_Page excerpt_
____________________
For all the talk about the so-called disparity in punishment black students receive in school, no one was talking about the victims. The students who could not learn. The students who suffered the assaults. And the teachers from schools all over the country who every day try to create order out of constant chaos. Sometimes at risk to their own safety.

Including this teacher who recently decided to call it quits:

I am a white teacher working in an almost exclusively black middle school.  In May of 2012, I left my classroom in an ambulance after two fighting students ran around the room at full speed and plowed into me, knocking me to the ground.

I sustained permanent back injuries and had a knee operation.  This year, instead of remedial reading classes (I am a reading teacher), I was assigned full classes. From mid-September, I have been subjected to almost daily race baiting, racial and sexual taunts, threats, and attacks.

Students chase me and each other around the room with table legs, threaten to kill my “three ugly little niggers,” follow me to my car in groups shouting racial epithets and “get in a white school, bitch.”  Requests to sit in a seat are met with, “Oh, it’s cause I’m black” or “Why you hate black people?”  I often hear, “Imma gonna slap this white bitch”, etc.

On Oct 30, a 7th grade girl with a history of incidents against me had just returned from suspension (she had sprayed me in the face with perfume after telling me that I “smell like old white pussy”) and got angry when I changed her seat.

She said, “Oh, this damn bitch is all up in my face startin’ her shit. Imma gonna kick her fuckin’ white ass”. She then got up and gave a long racially charged diatribe about how she “can do whatever I want to the white bitch and the school can’t do nothin’. It’s just a damn school and I’m about to kick this bitch’s white ass ‘cuz I am DONE with the damn bitch”.

She ended her rant by shoving past me and shoving me to the floor.

Incidents such as these are written off as “poor instruction” or “poor planning”.  When I discussed this situation with my (Black) principal, she said, “I doubt they even know you are white”.  She also said, “I have to wonder of you are able to really ENGAGE the young people – to they LIKE the work you give?” (sic)

Many teacher beat-downs at the hands of black students are caught on video: Here’s one from Upper Darby from October: More than 70 black students were fighting and when the teacher tried to break it up, the students turned on him.

Frederick Douglass high school in Rochester is the scene of regular and large scale black mob violence. The latest came last week, when five black students were arrested after being part of a large fight on campus.

Regular and frequent black mob violence in schools is documented in White Girl Bleed a Lot: The Return of Racial Violence to America and How the Media Ignore It, as well as at the popular video site WorldStarHipHop.com. Many examples are gathered at WhiteGirlBleedalot.com.
____________________
(Items stored in a collection)
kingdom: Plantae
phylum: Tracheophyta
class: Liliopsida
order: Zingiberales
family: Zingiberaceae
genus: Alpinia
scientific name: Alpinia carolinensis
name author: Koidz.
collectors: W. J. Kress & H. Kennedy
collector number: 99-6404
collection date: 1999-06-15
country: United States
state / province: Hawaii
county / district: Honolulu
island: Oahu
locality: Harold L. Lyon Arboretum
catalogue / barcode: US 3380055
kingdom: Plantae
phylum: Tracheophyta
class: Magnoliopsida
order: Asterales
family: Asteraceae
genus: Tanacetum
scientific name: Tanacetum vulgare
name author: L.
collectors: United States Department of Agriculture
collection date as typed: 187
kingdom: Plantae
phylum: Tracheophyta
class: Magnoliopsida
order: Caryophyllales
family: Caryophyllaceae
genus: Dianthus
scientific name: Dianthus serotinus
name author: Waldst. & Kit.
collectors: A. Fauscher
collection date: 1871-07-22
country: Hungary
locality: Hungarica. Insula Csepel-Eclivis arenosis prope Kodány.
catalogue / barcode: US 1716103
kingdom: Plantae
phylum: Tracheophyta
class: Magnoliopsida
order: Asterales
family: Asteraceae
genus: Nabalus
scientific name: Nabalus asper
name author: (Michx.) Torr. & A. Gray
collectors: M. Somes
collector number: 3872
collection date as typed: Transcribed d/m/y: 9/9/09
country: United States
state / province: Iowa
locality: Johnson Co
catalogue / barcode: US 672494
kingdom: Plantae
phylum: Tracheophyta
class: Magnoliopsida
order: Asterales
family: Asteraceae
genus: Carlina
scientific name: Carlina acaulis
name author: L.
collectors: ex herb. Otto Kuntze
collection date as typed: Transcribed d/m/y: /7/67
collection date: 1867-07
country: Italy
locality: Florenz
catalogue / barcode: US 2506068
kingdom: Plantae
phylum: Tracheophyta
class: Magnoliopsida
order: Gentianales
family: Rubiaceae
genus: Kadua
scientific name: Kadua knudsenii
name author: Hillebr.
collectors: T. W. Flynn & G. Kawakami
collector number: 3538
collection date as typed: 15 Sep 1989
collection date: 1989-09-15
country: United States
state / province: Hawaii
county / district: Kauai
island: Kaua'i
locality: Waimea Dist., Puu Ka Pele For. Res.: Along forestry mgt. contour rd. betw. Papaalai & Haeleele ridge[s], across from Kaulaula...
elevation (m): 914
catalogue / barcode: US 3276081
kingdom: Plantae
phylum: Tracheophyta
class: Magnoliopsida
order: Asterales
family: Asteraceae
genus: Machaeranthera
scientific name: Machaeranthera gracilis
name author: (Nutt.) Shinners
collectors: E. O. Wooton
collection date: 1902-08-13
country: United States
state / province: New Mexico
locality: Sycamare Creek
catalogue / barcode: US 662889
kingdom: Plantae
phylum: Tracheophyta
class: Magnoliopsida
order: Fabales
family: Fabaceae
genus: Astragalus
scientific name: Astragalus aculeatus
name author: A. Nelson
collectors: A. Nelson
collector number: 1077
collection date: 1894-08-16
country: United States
____________________
_Study questions_
(a) In the page excerpt, swap "last week" for "last month" and write out the passage starting at "Many teacher beat-downs" and ending at "fight on campus.".
(b) According to the page excerpt, how many students were arrested after the fight on the Rochester high school campus?
These records have no connection to the page excerpt.

_Expected responses_
(a)
Many teacher beat-downs at the hands of black students are caught on video: Here’s one from Upper Darby from October: More than 70 black students were fighting and when the teacher tried to break it up, the students turned on him.

Frederick Douglass high school in Rochester is the scene of regular and large scale black mob violence. The latest came last month, when five black students were arrested after being part of a large fight on campus.

(b) Five